The summer and vacation-home population mostly got in their cars and drove out. Even the wealthiest people made the two and a half-hour trip by car. The trip out was part of the specialness of spending the summer here. Bitching about traffic and speed limits was part of the deal.

But the airport was never essential to 99 percent of the population. Didn’t create a lot of jobs. Didn’t play a role in the local real estate market. Didn’t exist for most of us. And today none of that has changed.

The only real change in the airport is that wealthy people now use it in greater numbers, and the vehicles they use create enormous amounts of noise at all times of the day and night. It is no longer useless and quaint and unobtrusive but is now useless, gross, and extraordinarily disturbing.

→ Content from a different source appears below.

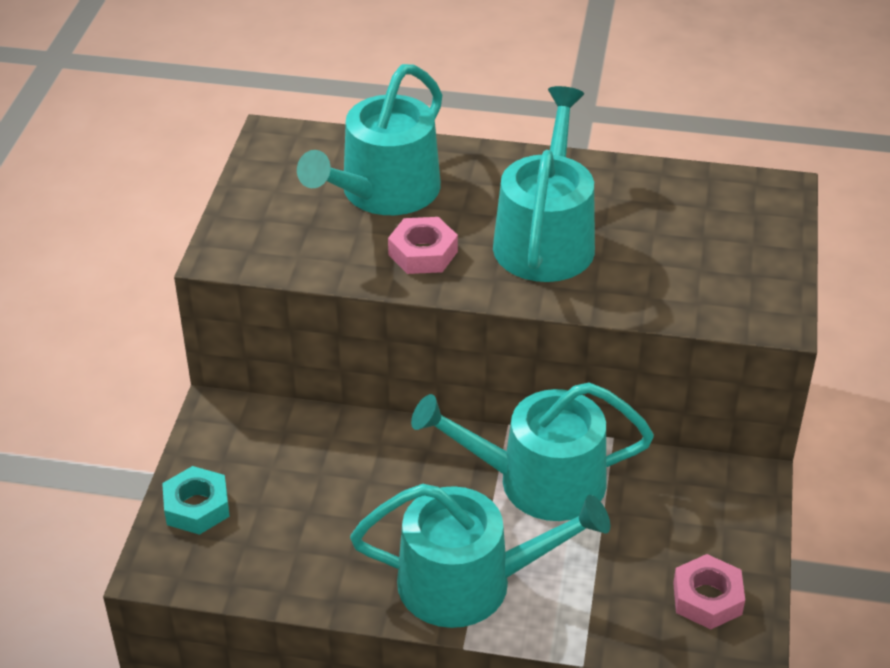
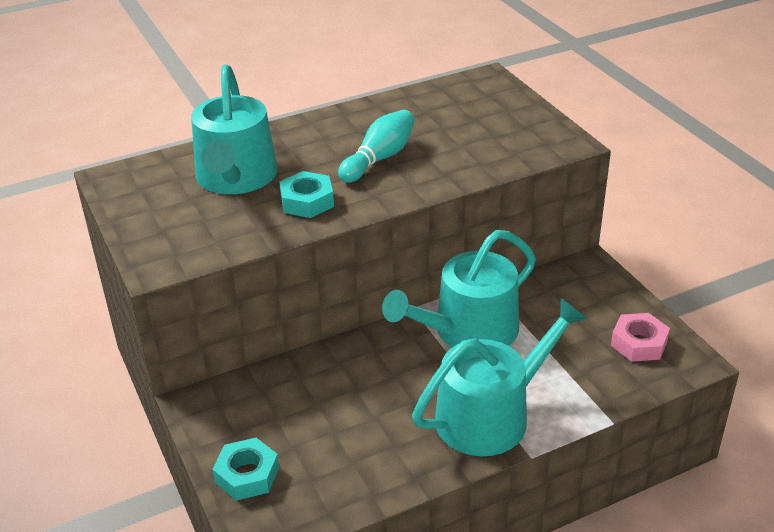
camera: 35 degrees left, 5 degrees down
pink nut [388,217,458,274] -> turquoise nut [280,171,334,218]
turquoise watering can [493,86,595,282] -> turquoise bowling pin [338,110,415,183]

The vast majority of wealthy people still find a quieter way of getting here. They don’t feel entitled to disturb the tranquillity of their neighbors and the environment. No one who uses the airport is essential to the well-being of the community. The airport is essentially a waste of good property for the wrong reasons.

So, given that the airport has been transformed from an innocuous quaint community service to an offensive, disturbing expression of entitlement and disrespect, it would seem appropriate to end its existence and use the property for something that will provide for the greater needs of East Hampton Town, which we know are many.

We don’t need the airport, and the people who use it will find other means of getting here. Or, they will be welcomed with open arms in my old neighborhood, Far Rockaway by the sea. 

NEIL HAUSIG

Commuter Aviation

Noyac

July 10, 2017

Dear David,

The airport issue should focus on one thing only: what is best for the future of the East End, for the majority who live here, pay taxes here, raise their kids here. It should not make a priority the needs of the visiting minority or the few East Hampton households who regularly commute by air. That’s what the courts did when they ruled, days before the Fourth of July, against local control of the airport.

The unprecedented pace of crowd-sourced commuter aviation, with its toxic flight operations out of KHTO, has, in a few short years, impacted our quality of life in a way that took decades of overdevelopment and ignoring the degradation of our bays and waterways to bring about. 

We cannot now, as we did for decades, sit idly by and allow commuter aviation to further diminish all that is precious to us. The airport’s destructive reach has been over a far broader area than just East Hampton; it extends all the way to New York City, where the commuter journeys begin. If you are not yet concerned about the impacts of this increasing toxic activity on your family’s health and well-being, and the future of your children, you should be.  

The siren call to action came from the movement to close the airport. That call quickly became mainstream, so it is time now to urge discussion of next steps, such as alternative uses of the airport property, an area larger than Cedar Point Park. It is not too early for the town to encourage discussion about uses that will benefit the town and all of its residents, not solely the aviation community. All East Hampton residents can and should be invited to state their opinions and give suggestions on how to shape the future of the property. 

Suggestions provided to Say No to KHTO include affordable housing, senior and youth centers, expanded recreational activities and open space, solar installations on ground already cleared, the repurposing of large hangar structures currently used for aviation that could accommodate office space, creative space, and so many other uses that will bring jobs and income to the town instead of to the special aviation interests. 

The time to reverse the decline of our quality of life and discuss what the future should be is right now.